Interview by Danny Vinik for Business Insider: There's an Electronic Currency that Could Save the Economy—and It's Not Bitcoin
Link to Danny Vinik’s article on the Business Insider website
Danny Vinik and I talked for about 75 minutes on Tuesday evening. He did a very nice article based on our interview. One thing I talked a lot about in the interview is that of all the possible ways to handle the demand-side problem, repealing the zero lower bound is the one that leaves us best able to subsequently pursue supply-side growth. Fiscal stimulus leaves us with an overhang of government debt that then has to be worked off by painfully higher taxes or lower spending. Going easy on banks and financial firms to prop up demand (as Larry Summers at least halfway recommends in his recent speech at the International Monetary Fund) risks another financial crisis. Higher inflation to steer away from the zero lower bound (as Paul Krugman favors) messes up the price system, misdirects both household decision-making and government policy, and makes the behavior of the economy less predictable. (On Paul Krugman, also see this column.)

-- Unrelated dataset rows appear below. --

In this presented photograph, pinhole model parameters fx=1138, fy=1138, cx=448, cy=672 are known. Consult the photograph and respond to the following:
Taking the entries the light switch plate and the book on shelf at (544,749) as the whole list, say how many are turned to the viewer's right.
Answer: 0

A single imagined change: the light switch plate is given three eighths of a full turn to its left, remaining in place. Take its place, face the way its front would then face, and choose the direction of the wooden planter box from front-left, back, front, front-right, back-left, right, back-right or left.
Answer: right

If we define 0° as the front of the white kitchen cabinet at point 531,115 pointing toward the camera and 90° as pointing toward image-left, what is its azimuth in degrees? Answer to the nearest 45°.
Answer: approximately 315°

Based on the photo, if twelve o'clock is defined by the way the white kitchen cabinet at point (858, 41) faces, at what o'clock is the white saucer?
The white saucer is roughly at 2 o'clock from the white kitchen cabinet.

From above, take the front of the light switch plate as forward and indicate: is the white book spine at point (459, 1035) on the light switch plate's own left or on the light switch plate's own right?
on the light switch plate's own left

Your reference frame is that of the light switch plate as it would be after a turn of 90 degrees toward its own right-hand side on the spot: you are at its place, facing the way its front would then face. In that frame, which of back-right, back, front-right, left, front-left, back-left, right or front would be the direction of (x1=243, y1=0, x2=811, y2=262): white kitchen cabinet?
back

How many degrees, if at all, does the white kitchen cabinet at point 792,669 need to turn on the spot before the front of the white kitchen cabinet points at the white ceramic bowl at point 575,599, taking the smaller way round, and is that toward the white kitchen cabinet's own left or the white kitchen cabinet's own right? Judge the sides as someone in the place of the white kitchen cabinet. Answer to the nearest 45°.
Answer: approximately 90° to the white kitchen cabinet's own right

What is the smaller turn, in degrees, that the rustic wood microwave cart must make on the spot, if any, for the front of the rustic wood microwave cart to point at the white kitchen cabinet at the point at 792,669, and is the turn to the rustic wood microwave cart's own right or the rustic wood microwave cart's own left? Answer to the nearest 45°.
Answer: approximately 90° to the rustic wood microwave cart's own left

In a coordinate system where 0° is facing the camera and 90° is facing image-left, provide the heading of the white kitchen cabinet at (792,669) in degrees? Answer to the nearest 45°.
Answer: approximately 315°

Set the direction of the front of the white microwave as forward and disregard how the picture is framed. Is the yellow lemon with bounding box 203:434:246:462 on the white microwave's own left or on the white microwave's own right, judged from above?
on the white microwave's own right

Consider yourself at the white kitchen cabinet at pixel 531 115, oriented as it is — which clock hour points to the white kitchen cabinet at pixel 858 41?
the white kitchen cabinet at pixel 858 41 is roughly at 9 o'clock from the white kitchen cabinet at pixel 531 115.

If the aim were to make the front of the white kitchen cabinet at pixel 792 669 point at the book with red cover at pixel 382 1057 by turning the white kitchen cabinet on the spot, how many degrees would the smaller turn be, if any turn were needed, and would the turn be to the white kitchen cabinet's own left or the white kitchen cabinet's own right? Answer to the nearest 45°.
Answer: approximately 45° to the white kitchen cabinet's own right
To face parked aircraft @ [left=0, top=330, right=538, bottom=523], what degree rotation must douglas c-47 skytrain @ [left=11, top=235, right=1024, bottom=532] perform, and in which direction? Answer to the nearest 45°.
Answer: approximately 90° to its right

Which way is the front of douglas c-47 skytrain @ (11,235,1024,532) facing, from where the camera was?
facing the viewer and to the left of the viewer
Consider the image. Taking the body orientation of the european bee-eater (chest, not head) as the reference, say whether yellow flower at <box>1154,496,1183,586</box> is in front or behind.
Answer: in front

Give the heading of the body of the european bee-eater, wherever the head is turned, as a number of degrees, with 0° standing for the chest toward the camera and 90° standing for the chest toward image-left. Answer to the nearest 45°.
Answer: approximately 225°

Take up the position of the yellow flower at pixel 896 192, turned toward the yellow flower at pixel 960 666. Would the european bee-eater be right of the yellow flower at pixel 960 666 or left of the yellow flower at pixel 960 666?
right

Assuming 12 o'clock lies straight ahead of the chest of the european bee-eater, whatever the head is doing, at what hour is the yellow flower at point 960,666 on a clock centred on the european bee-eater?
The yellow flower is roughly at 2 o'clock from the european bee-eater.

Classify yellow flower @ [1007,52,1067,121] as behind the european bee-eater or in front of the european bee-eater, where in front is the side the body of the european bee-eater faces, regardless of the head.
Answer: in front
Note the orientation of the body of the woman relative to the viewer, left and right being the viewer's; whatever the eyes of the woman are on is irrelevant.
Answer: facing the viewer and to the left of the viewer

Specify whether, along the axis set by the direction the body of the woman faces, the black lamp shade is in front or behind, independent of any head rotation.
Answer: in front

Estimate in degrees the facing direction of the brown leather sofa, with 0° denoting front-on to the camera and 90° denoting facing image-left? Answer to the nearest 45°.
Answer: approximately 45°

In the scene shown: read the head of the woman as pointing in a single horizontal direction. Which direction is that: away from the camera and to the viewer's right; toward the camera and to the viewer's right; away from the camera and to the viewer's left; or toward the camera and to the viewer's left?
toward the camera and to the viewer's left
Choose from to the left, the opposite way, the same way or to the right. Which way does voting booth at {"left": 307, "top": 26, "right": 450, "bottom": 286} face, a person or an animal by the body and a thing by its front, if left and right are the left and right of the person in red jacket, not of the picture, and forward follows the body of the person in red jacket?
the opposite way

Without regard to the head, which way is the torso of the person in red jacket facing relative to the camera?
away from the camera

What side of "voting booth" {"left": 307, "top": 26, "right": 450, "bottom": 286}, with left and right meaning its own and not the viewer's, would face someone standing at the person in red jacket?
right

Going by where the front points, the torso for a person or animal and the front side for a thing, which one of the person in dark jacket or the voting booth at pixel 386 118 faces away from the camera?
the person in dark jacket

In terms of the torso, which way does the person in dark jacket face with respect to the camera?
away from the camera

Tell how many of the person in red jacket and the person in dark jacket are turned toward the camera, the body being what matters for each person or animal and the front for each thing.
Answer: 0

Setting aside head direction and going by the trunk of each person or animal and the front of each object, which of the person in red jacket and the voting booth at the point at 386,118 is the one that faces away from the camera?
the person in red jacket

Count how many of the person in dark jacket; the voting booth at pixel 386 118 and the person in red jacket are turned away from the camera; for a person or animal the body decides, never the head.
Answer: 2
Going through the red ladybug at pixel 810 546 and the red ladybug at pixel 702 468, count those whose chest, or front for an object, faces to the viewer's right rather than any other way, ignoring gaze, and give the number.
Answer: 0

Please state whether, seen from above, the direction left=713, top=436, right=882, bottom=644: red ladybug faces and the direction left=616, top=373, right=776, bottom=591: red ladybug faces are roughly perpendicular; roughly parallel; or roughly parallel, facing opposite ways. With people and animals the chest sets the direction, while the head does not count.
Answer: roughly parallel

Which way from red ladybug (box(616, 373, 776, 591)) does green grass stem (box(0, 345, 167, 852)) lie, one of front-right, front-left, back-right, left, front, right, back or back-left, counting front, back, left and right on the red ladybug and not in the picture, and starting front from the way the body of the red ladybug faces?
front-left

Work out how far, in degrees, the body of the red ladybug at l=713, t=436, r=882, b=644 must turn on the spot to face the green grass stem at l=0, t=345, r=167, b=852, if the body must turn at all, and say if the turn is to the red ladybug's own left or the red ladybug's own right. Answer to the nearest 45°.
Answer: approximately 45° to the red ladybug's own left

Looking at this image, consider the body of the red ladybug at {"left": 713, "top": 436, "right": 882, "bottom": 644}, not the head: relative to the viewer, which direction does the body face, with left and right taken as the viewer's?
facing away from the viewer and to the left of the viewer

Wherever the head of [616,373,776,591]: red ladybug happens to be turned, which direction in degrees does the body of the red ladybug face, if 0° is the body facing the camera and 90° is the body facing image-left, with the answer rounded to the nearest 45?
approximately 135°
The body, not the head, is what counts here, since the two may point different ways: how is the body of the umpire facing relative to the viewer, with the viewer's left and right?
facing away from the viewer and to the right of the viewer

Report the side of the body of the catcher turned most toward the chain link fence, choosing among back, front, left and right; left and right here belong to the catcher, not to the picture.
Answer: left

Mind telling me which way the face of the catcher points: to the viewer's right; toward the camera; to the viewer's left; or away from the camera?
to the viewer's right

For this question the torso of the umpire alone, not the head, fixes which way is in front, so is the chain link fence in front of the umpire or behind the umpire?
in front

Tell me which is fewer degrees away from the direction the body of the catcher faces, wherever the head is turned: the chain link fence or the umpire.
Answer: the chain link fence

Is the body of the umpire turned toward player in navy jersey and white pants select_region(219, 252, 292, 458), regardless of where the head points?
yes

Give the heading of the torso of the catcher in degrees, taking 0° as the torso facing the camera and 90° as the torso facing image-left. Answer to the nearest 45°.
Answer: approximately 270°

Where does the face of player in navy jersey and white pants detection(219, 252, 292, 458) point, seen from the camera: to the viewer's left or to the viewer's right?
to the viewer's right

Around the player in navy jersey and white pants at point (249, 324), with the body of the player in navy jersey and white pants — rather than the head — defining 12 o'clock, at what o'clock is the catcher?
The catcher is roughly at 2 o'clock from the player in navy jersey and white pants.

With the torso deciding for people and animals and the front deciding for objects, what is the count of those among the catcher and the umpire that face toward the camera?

Let me push a little further the case that electronic money can clear the decks on the demand side so that we can focus on the supply side with this example. Suppose you firmly believed that the demand side played no role in the real economy–that the behavior of the economy could be described well by a real business cycle model, regardless of what the Fed and other central banks do, and regardless of the zero lower bound. From that point of view, in which monetary policy only matters for inflation, electronic money would still be valuable as a way of persuading others that it was OK to have zero inflation rather than 2% inflation.